Studies looking at the effect of bicornuate uterus indicate that pregnancy complications do not always occur with this condition; findings suggest that 65-85 percent of women known to have bicornuate uterus have no pregnancy problems. Still, while malformations and other uterine abnormalities can contribute to up to 15 percent of cases with recurrent pregnancy loss, women with normal pregnancy outcomes are rarely screened for this condition.

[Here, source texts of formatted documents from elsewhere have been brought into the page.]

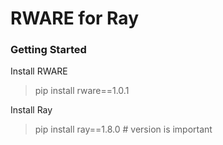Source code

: # RWARE for Ray

### Getting Started

Install RWARE
> pip install rware==1.0.1

Install Ray
> pip install ray==1.8.0 # version is important



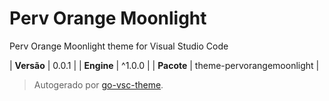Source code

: # Perv Orange Moonlight

Perv Orange Moonlight theme for Visual Studio Code

| **Versão** | 0.0.1 |
| **Engine** | ^1.0.0 |
| **Pacote** | theme-pervorangemoonlight |

> Autogerado por [go-vsc-theme](https://github.com/natalbu/go-vsc-theme).
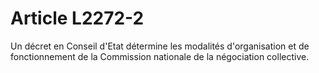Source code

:# Article L2272-2

Un décret en Conseil d'Etat détermine les modalités d'organisation et de fonctionnement de la Commission nationale de la négociation collective.
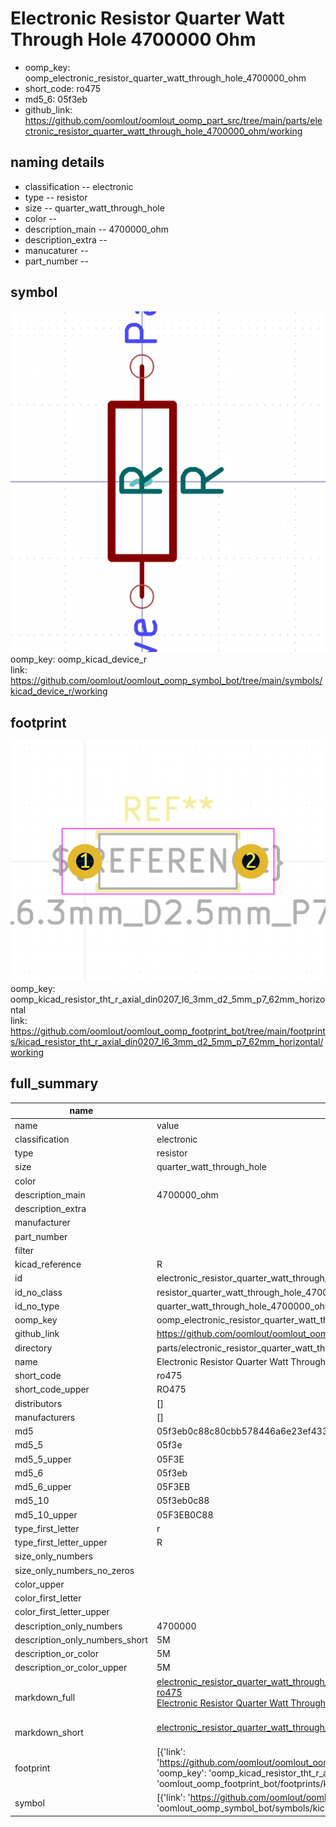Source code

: # Electronic Resistor Quarter Watt Through Hole 4700000 Ohm

  
* oomp_key: oomp_electronic_resistor_quarter_watt_through_hole_4700000_ohm 
* short_code: ro475
* md5_6: 05f3eb  
* github_link: https://github.com/oomlout/oomlout_oomp_part_src/tree/main/parts/electronic_resistor_quarter_watt_through_hole_4700000_ohm/working  
## naming details
* classification -- electronic
* type -- resistor
* size -- quarter_watt_through_hole
* color -- 
* description_main -- 4700000_ohm
* description_extra -- 
* manucaturer -- 
* part_number -- 



## symbol

![](symbol/0/working/working_600.png)  
oomp_key: oomp_kicad_device_r  
link: https://github.com/oomlout/oomlout_oomp_symbol_bot/tree/main/symbols/kicad_device_r/working  

## footprint

![](footprint/0/working/working_600.png)  
oomp_key: oomp_kicad_resistor_tht_r_axial_din0207_l6_3mm_d2_5mm_p7_62mm_horizontal  
link: https://github.com/oomlout/oomlout_oomp_footprint_bot/tree/main/footprints/kicad_resistor_tht_r_axial_din0207_l6_3mm_d2_5mm_p7_62mm_horizontal/working  

## full_summary
| name | value | 
| --- | --- | 
| name | value | 
| classification | electronic | 
| type | resistor | 
| size | quarter_watt_through_hole | 
| color |  | 
| description_main | 4700000_ohm | 
| description_extra |  | 
| manufacturer |  | 
| part_number |  | 
| filter |  | 
| kicad_reference | R | 
| id | electronic_resistor_quarter_watt_through_hole_4700000_ohm | 
| id_no_class | resistor_quarter_watt_through_hole_4700000_ohm | 
| id_no_type | quarter_watt_through_hole_4700000_ohm | 
| oomp_key | oomp_electronic_resistor_quarter_watt_through_hole_4700000_ohm | 
| github_link | https://github.com/oomlout/oomlout_oomp_part_src/tree/main/parts/electronic_resistor_quarter_watt_through_hole_4700000_ohm/working | 
| directory | parts/electronic_resistor_quarter_watt_through_hole_4700000_ohm | 
| name | Electronic Resistor Quarter Watt Through Hole 4700000 Ohm | 
| short_code | ro475 | 
| short_code_upper | RO475 | 
| distributors | [] | 
| manufacturers | [] | 
| md5 | 05f3eb0c88c80cbb578446a6e23ef433 | 
| md5_5 | 05f3e | 
| md5_5_upper | 05F3E | 
| md5_6 | 05f3eb | 
| md5_6_upper | 05F3EB | 
| md5_10 | 05f3eb0c88 | 
| md5_10_upper | 05F3EB0C88 | 
| type_first_letter | r | 
| type_first_letter_upper | R | 
| size_only_numbers |  | 
| size_only_numbers_no_zeros |  | 
| color_upper |  | 
| color_first_letter |  | 
| color_first_letter_upper |  | 
| description_only_numbers | 4700000 | 
| description_only_numbers_short | 5M | 
| description_or_color | 5M | 
| description_or_color_upper | 5M | 
| markdown_full | [electronic_resistor_quarter_watt_through_hole_4700000_ohm](https://github.com/oomlout/oomlout_oomp_part_src/tree/main/parts/electronic_resistor_quarter_watt_through_hole_4700000_ohm/working)<br>[ro475](https://github.com/oomlout/oomlout_oomp_part_src/tree/main/parts/electronic_resistor_quarter_watt_through_hole_4700000_ohm/working)<br>[Electronic Resistor Quarter Watt Through Hole 4700000 Ohm](https://github.com/oomlout/oomlout_oomp_part_src/tree/main/parts/electronic_resistor_quarter_watt_through_hole_4700000_ohm/working)<br><br> | 
| markdown_short | [electronic_resistor_quarter_watt_through_hole_4700000_ohm](https://github.com/oomlout/oomlout_oomp_part_src/tree/main/parts/electronic_resistor_quarter_watt_through_hole_4700000_ohm/working)<br><br> | 
| footprint | [{'link': 'https://github.com/oomlout/oomlout_oomp_footprint_bot/tree/main/foootprntss/kicad_resistor_tht_r_axial_din0207_l6_3mm_d2_5mm_p7_62mm_horizontal', 'oomp_key': 'oomp_kicad_resistor_tht_r_axial_din0207_l6_3mm_d2_5mm_p7_62mm_horizontal', 'directory': 'oomlout_oomp_footprint_bot/footprints/kicad_resistor_tht_r_axial_din0207_l6_3mm_d2_5mm_p7_62mm_horizontal//working/working.kicad_mod'}] | 
| symbol | [{'link': 'https://github.com/oomlout/oomlout_oomp_symbol_bot/tree/main/symbols/kicad_device_r', 'oomp_key': 'oomp_kicad_device_r', 'directory': 'oomlout_oomp_symbol_bot/symbols/kicad_device_r//working/working.kicad_sym'}] | 
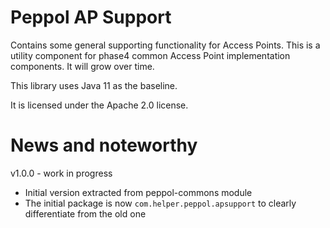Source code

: # Peppol AP Support

Contains some general supporting functionality for Access Points.
This is a utility component for phase4 common Access Point implementation components. It will grow over time.

This library uses Java 11 as the baseline.

It is licensed under the Apache 2.0 license.

# News and noteworthy

v1.0.0 - work in progress
* Initial version extracted from peppol-commons module
* The initial package is now `com.helper.peppol.apsupport` to clearly differentiate from the old one
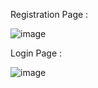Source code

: Registration Page :

![image](https://github.com/nagasundarnagappan/fullstack/assets/99973079/19808e8d-4e0b-4d3a-b56f-fddf04b92a1c)


Login Page :

![image](https://github.com/nagasundarnagappan/fullstack/assets/99973079/154a40ba-462c-4f8b-976f-b717664aeb81)

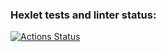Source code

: ### Hexlet tests and linter status:
[![Actions Status](https://github.com/Xpamju/frontend-project-44/workflows/hexlet-check/badge.svg)](https://github.com/Xpamju/frontend-project-44/actions)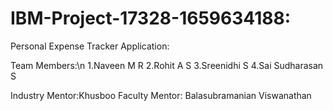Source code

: # IBM-Project-17328-1659634188:

Personal Expense Tracker Application:

Team Members:\n
1.Naveen M R
2.Rohit A S
3.Sreenidhi S
4.Sai Sudharasan S

Industry Mentor:Khusboo
Faculty Mentor: Balasubramanian Viswanathan
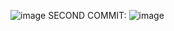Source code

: ![image](https://user-images.githubusercontent.com/83285636/142738976-342fe857-b121-4713-aef3-44a6d617c2a9.png)
SECOND COMMIT:
![image](https://user-images.githubusercontent.com/83285636/142758999-03a859cb-262e-4963-bee4-6e3a7e857550.png)
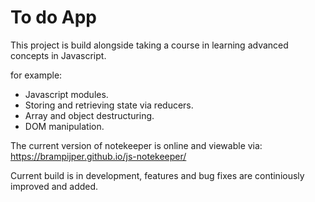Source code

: # To do App

This project is build alongside taking a course in learning advanced concepts in Javascript.

for example:
- Javascript modules.
- Storing and retrieving state via reducers.
- Array and object destructuring.
- DOM manipulation.

The current version of notekeeper is online and viewable via: https://brampijper.github.io/js-notekeeper/

Current build is in development, features and bug fixes are continiously improved and added.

So we don't know the frequency of the condition in women with no pregnancy problems.

The most common problem associated with bicornuate uterus is premature labor or incompetent cervix (premature dilation of the cervix). Your physician may consider placing a stitch in the cervix to prevent recurrence of the latter complication. Often the condition becomes less an issue in subsequent pregnancies. For instance, if you delivered at 30 weeks gestation in your first pregnancy, you will likely be able to carry the pregnancy longer in a second pregnancy.

While bicornuate uterus can be corrected with metroplasty (a procedure to join the two uterine halves), this requires open-abdominal surgery, which can weaken the uterus and result in pelvic adhesions that in themselves can reduce the odds of pregnancy. If a woman becomes pregnant after metroplasty, a cesarean section would be necessary for delivering a fetus as soon as it develops mature lungs. Because of these concerns, surgery is rarely recommended.